In accordance with sections 703(d)(1)(B) and (2) of the Act, we are directing U.S. Customs and Border Protection to suspend liquidation of all entries of steel cylinders from the PRC that are entered, or withdrawn from warehouse, for consumption on or after the date of the publication of this notice in the Federal Register, and to require a cash deposit or bond for such entries of merchandise in the amounts indicated above.

ITC Notification

In accordance with section 703(f) of the Act, we will notify the ITC of our determination. In addition, we are making available to the ITC all non-privileged and non-proprietary information relating to this investigation. We will allow the ITC access to all privileged and business proprietary information in our files, provided the ITC confirms that it will not disclose such information, either publicly or under an administrative protective order, without the written consent of the Assistant Secretary for Import Administration.

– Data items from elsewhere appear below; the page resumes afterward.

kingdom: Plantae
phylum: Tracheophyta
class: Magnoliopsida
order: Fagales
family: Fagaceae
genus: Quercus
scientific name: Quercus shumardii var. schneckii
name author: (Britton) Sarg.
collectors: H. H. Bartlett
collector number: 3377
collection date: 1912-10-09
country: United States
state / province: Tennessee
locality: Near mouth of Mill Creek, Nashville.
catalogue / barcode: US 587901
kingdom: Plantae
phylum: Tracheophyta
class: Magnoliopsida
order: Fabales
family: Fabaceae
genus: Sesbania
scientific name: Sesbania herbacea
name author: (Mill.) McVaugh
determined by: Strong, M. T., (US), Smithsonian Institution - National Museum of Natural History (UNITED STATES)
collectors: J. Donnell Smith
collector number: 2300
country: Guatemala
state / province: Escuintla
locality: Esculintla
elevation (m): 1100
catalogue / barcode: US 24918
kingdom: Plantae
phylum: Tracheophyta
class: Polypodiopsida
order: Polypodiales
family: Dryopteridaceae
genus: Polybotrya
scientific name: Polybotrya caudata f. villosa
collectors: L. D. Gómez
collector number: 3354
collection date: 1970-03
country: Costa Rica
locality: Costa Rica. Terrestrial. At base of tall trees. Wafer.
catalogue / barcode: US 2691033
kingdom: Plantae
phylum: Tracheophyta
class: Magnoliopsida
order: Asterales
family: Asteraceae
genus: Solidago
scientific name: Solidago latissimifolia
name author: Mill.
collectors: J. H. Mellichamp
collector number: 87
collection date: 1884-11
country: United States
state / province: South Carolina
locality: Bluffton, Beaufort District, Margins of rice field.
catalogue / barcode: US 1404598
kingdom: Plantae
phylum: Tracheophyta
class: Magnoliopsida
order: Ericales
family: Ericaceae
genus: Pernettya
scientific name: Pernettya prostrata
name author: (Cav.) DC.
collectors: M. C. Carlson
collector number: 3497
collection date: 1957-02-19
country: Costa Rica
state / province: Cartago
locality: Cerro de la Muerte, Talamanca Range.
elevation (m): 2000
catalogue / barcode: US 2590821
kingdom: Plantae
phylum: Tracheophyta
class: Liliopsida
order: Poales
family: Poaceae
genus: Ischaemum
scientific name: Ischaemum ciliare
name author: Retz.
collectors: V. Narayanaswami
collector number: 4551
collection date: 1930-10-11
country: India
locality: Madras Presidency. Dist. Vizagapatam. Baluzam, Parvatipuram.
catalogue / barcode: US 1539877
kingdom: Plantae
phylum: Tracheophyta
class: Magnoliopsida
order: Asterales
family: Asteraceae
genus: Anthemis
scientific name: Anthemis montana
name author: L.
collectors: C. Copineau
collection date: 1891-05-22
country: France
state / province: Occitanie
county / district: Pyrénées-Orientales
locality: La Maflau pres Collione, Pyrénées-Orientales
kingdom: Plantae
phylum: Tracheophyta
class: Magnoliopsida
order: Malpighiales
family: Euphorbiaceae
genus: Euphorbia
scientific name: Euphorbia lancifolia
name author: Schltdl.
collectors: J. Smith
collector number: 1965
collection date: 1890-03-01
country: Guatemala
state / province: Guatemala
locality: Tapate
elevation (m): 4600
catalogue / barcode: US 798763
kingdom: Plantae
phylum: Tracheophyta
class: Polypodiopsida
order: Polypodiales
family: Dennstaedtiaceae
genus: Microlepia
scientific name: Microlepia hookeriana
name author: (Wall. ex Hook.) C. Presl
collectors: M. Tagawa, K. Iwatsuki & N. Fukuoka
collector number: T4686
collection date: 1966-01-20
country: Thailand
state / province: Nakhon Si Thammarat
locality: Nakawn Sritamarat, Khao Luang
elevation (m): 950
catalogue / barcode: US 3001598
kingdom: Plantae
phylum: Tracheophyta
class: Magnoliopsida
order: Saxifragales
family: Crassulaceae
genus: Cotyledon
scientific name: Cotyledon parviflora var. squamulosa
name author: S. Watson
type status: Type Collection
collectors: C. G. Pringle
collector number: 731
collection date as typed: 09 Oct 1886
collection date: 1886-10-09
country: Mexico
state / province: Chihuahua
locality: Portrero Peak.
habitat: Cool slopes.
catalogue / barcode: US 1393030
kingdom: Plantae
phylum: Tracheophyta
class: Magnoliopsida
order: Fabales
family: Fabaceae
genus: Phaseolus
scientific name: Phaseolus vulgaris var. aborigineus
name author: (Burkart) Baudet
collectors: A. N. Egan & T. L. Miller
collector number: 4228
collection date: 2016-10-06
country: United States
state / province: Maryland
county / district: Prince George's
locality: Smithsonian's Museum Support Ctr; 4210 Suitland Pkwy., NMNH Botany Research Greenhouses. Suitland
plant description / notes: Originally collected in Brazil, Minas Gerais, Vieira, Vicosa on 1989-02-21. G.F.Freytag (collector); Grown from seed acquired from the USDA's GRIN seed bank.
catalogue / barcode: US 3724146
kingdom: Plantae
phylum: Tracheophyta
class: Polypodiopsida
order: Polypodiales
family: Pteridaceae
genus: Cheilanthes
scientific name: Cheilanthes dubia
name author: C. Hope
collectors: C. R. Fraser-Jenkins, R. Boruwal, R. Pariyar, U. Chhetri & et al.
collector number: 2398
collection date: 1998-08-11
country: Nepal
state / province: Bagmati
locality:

In accordance with section 705(b)(2) of the Act, if our final determination is affirmative, the ITC will make its final determination within 45 days after the Department makes its final determination.

Disclosure and Public Comment

In accordance with 19 CFR 351.224(b), we will disclose to the parties the calculations for this preliminary determination within five days of its announcement. Due to the anticipated timing of verification and issuance of verification reports, case briefs for this investigation must be submitted no later than one week after the issuance of the last verification report. See 19 CFR 351.309(c)(i) (for a further discussion of case briefs). Rebuttal briefs must be filed within five days after the deadline for submission of case briefs, pursuant to 19 CFR 351.309(d)(1). A list of authorities relied upon, a table of contents, and an executive summary of issues should accompany any briefs submitted to the Department. Executive summaries should be limited to five pages total, including footnotes. See 19 CFR 351.309(c)(2) and (d)(2).

Section 774 of the Act provides that the Department will hold a public hearing to afford interested parties an opportunity to comment on arguments raised in case or rebuttal briefs, provided that such a hearing is requested by an interested party. If a request for a hearing is made in this investigation, the hearing will be held two days after the deadline for submission of the rebuttal briefs, pursuant to 19 CFR 351.310(d), at the U.S. Department of Commerce, 14th Street and Constitution Avenue, N.W., Washington, DC 20230. Parties should confirm by telephone the time, date, and place of the hearing 48 hours before the scheduled time.

Interested parties who wish to request a hearing, or to participate if one is requested, must electronically submit a written request to the Deputy Assistant Secretary for Import Administration using IA ACCESS, within 30 days of the publication of this notice, pursuant to 19 CFR 351.310(c). Requests should contain: (1) The party's name, address, and telephone; (2) the number of participants; and (3) a list of the issues to be discussed. Oral presentations will be limited to issues raised in the briefs. See id.

This determination is published pursuant to sections 703(f) and 777(i) of the Act.

Start Signature

Dated: October 11, 2011.

Ronald K. Lorentzen,

Deputy Assistant Secretary for Import Administration.